Whigs, Democrats and "Know-Nothings"

Jackson's political opponents, united by little more than a common opposition to him, eventually coalesced into a common party called the Whigs, a British term signifying opposition to Jackson's "monarchial rule." Although they organized soon after the election campaign of 1832, it was more than a decade before they reconciled their differences and were able to draw up a platform. Largely through the magnetism of Henry Clay and Daniel Webster, the Whigs' most brilliant statesmen, the party solidified its membership. But in the 1836 election, the Whigs were still too divided to unite behind a single man. New York's Martin Van Buren, Jackson's vice president, won the contest.

An economic depression and the larger-than-life personality of his predecessor obscured Van Buren's merits. His public acts aroused no enthusiasm, for he lacked the compelling qualities of leadership and the dramatic flair that had attended Jackson's every move. The election of 1840 found the country afflicted with hard times and low wages -- and the Democrats on the defensive.

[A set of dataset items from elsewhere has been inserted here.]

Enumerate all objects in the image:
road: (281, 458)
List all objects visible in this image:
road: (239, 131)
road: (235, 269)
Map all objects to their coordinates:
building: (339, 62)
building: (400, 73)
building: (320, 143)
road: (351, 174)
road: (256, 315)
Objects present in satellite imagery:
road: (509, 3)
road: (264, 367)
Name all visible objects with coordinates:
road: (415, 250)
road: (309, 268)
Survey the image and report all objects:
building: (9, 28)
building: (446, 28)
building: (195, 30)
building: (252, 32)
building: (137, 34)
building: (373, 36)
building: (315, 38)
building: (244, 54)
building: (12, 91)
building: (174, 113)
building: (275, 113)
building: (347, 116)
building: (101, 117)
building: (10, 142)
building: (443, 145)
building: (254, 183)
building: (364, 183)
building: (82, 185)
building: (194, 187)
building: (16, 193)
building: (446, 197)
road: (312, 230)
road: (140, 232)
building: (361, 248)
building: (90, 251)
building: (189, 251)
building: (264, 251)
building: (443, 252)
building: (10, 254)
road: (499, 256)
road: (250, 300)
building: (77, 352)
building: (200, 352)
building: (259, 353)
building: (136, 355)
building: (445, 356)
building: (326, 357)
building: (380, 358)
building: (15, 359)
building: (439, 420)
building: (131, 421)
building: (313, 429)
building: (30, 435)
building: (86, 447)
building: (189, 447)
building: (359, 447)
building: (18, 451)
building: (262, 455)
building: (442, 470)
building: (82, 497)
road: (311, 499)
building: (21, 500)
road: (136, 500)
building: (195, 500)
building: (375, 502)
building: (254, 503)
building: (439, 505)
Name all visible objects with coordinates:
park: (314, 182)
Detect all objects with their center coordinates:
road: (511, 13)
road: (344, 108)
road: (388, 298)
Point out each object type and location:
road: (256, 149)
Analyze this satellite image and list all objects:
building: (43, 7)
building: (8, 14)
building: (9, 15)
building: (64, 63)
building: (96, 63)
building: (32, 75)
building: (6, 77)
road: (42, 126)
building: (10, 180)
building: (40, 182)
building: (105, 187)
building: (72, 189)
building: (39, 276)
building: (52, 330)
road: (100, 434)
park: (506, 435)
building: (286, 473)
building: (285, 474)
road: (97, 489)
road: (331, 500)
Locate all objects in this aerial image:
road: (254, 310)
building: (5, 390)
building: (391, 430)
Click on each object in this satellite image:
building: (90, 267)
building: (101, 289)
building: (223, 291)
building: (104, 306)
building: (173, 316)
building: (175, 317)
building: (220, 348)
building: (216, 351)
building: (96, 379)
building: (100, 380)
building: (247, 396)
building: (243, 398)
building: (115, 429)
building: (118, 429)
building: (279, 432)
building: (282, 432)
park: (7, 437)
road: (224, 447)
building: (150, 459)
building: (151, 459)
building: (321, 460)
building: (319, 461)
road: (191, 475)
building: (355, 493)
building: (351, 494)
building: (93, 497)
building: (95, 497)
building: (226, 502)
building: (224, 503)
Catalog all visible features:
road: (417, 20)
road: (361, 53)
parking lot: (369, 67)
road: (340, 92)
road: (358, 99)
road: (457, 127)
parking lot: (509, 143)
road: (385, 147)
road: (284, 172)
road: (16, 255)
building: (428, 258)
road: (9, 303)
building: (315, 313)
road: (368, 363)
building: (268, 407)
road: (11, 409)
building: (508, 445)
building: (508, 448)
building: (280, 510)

The Whig candidate for president was William Henry Harrison of Ohio, vastly popular as a hero of conflicts with Native Americans and the War of 1812. He was promoted, like Jackson, as a representative of the democratic West. His vice presidential candidate was John Tyler -- a Virginian whose views on states' rights and a low tariff were popular in the South. Harrison won a sweeping victory.

Within a month of his inauguration, however, the 68-year-old Harrison died, and Tyler became president. Tyler's beliefs differed sharply from those of Clay and Webster, still the most influential men in Congress. The result was an open break between the new president and the party that had elected him. The Tyler presidency would accomplish little other than to establish definitively that, if a president died, the vice president would assume the office with full powers for the balance of his term.

Americans found themselves divided in other, more complex ways. The large number of Catholic immigrants in the first half of the 19th century, primarily Irish and German, triggered a backlash among native-born Protestant Americans. Immigrants brought strange new customs and religious practices to American shores. They competed with the native-born for jobs in cities along the Eastern seaboard. The coming of universal white male suffrage in the 1820s and 1830s increased their political clout. Displaced patrician politicians blamed the immigrants for their fall from power. The Catholic Church's failure to support the temperance movement gave rise to charges that Rome was trying to subvert the United States through alcohol.

The most important of the nativist organizations that sprang up in this period was a secret society, the Order of the Star Spangled Banner, founded in 1849. When its members refused to identify themselves, they were swiftly labeled the "Know-Nothings." In a few years, they became a national organization with considerable political power.

The Know-Nothings advocated an extension in the period required for naturalized citizenship from five to 21 years. They sought to exclude the foreign-born and Catholics from public office. In 1855 they won control of legislatures in New York and Massachusetts; by then, about 90 U.S. congressmen were linked to the party. That was its high point. Soon after, the gathering crisis between North and South over the extension of slavery fatally divided the party, consuming it along with the old debates between Whigs and Democrats that had dominated American politics in the second quarter of the 19th century.